Mills E, Shabbas W, Volmink J, et al. 2008. Should Active Recruitment of Health Workers From Sub-Saharan Africa Be Viewed as a Crime? Lancet. 371: 685-88.
posted by Blasdelb at 7:19 AM on March 11, 2012 [1 favorite]


Buying is a bit different from stealing.

When the financial (and hence power) disparity between the involved parties is so dramatic, that distinction is not as clear cut as a clear conscience might require.
posted by mhoye at 7:42 AM on March 11, 2012 [15 favorites]


Desai left Zambia one year before they started with some big changes, and changes continue in an effort to improve the situation.

In 2006, Zambia used the G8 debt cancellation to provide healthcare to all its people and to invest in education. They noted then that the lack of doctors and the expected flood of new patients would be a problem.

In 2008, the World Health Organization surveyed the situation and states that brain drain is only one of the causes. Other causes include lack of investment in training, early retirement ages (55 years old), and premature mortality.

By 2010, the universities added new degree programs and training to partially address the need for more skilled doctors.

Last year, they looked at increasing the retirement age to 65 and performed a study to find where the needs are greatest in their country.

That's not to say that their healthcare system is in any way good, but the Zambians are working on the problem. The US is trying to help them: Improving Healthcare in Zambia: The United States is committing nearly $90 million to strengthen Zambia's health care system.

## TASK TO COMPLETE
Reproduce word for word the part of the health-worker migration discussion from "Buying is a" up to and including "and premature mortality.".

## DATA SHOWN
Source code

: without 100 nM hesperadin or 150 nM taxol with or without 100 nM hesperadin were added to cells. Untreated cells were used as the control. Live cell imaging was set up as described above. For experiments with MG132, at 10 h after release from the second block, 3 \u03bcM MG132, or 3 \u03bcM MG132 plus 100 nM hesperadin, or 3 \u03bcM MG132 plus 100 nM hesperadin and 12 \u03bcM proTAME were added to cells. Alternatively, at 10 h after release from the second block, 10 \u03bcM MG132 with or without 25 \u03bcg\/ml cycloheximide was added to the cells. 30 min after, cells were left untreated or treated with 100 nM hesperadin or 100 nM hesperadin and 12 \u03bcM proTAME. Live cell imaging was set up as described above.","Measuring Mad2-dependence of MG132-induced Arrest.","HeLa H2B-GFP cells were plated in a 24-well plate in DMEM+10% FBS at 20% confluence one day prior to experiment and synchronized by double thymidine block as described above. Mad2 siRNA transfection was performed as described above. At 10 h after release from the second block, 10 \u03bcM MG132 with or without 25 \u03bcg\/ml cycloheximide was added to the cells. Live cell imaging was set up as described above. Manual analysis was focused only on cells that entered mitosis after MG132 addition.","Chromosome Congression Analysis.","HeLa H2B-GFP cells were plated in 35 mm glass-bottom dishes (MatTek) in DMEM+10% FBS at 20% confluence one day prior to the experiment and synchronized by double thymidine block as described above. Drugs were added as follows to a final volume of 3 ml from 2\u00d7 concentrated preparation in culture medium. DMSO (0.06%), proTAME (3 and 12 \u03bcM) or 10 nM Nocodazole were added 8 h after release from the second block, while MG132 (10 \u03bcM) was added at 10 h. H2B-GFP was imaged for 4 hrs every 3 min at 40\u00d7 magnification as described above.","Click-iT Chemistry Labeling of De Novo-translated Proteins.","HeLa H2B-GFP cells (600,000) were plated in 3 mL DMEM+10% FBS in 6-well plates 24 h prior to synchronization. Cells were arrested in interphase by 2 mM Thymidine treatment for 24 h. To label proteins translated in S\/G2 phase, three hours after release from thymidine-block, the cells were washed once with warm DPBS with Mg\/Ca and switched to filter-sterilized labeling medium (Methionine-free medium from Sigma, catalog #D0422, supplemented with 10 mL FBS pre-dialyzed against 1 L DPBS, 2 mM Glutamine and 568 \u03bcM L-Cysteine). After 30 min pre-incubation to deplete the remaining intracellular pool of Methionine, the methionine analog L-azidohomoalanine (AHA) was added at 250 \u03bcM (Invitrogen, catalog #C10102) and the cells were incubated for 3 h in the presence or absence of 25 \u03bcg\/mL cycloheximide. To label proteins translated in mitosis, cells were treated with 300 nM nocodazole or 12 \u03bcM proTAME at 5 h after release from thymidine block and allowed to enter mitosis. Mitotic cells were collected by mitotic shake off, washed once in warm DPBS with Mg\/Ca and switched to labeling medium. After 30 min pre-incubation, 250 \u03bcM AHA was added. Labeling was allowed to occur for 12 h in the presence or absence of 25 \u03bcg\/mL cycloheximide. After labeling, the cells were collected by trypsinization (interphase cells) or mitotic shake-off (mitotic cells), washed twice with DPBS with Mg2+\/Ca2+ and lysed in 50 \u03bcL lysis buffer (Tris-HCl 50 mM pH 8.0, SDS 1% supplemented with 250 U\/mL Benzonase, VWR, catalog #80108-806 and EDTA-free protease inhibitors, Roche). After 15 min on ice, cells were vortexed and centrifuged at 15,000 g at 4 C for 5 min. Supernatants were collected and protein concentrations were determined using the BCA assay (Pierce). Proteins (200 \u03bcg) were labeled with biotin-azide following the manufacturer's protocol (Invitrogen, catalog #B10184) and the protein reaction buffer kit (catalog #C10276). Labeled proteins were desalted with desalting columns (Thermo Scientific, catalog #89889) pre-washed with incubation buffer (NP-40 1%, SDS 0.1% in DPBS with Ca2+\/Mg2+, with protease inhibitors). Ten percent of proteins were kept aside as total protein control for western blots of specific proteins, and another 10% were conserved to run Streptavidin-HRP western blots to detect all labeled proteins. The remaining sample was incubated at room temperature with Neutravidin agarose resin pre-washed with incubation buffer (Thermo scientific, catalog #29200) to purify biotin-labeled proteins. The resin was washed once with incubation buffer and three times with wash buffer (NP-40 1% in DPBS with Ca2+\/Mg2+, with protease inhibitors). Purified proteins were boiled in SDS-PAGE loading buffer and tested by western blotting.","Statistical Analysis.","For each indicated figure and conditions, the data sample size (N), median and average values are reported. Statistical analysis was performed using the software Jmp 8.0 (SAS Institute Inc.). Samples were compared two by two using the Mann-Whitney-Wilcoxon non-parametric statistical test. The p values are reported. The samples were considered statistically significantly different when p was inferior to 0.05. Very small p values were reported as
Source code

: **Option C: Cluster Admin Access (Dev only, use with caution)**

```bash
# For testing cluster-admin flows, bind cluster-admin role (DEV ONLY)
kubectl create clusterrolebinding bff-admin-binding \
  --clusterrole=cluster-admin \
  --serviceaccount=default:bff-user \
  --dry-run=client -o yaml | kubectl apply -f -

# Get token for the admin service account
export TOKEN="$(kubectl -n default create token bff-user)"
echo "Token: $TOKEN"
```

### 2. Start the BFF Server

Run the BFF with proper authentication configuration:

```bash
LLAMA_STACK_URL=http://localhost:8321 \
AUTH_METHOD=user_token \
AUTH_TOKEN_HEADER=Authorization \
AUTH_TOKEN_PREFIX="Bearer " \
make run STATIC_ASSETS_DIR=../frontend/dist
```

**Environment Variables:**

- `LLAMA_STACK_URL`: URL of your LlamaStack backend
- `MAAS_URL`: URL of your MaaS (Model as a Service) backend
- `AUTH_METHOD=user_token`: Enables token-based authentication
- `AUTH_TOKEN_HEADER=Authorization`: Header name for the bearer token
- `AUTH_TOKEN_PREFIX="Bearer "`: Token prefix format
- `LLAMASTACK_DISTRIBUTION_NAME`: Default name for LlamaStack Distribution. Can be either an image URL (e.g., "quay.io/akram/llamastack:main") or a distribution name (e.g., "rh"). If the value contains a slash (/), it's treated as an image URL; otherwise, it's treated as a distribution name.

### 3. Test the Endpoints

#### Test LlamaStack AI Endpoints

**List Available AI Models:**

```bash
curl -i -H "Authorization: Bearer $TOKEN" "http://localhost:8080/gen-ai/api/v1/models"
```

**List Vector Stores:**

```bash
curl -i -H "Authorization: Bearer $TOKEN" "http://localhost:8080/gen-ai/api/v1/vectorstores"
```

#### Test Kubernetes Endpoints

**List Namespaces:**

## EXERCISE RESPONSE
Buying is a bit different from stealing.

When the financial (and hence power) disparity between the involved parties is so dramatic, that distinction is not as clear cut as a clear conscience might require.
posted by mhoye at 7:42 AM on March 11, 2012 [15 favorites]


Desai left Zambia one year before they started with some big changes, and changes continue in an effort to improve the situation.

In 2006, Zambia used the G8 debt cancellation to provide healthcare to all its people and to invest in education. They noted then that the lack of doctors and the expected flood of new patients would be a problem.

In 2008, the World Health Organization surveyed the situation and states that brain drain is only one of the causes. Other causes include lack of investment in training, early retirement ages (55 years old), and premature mortality.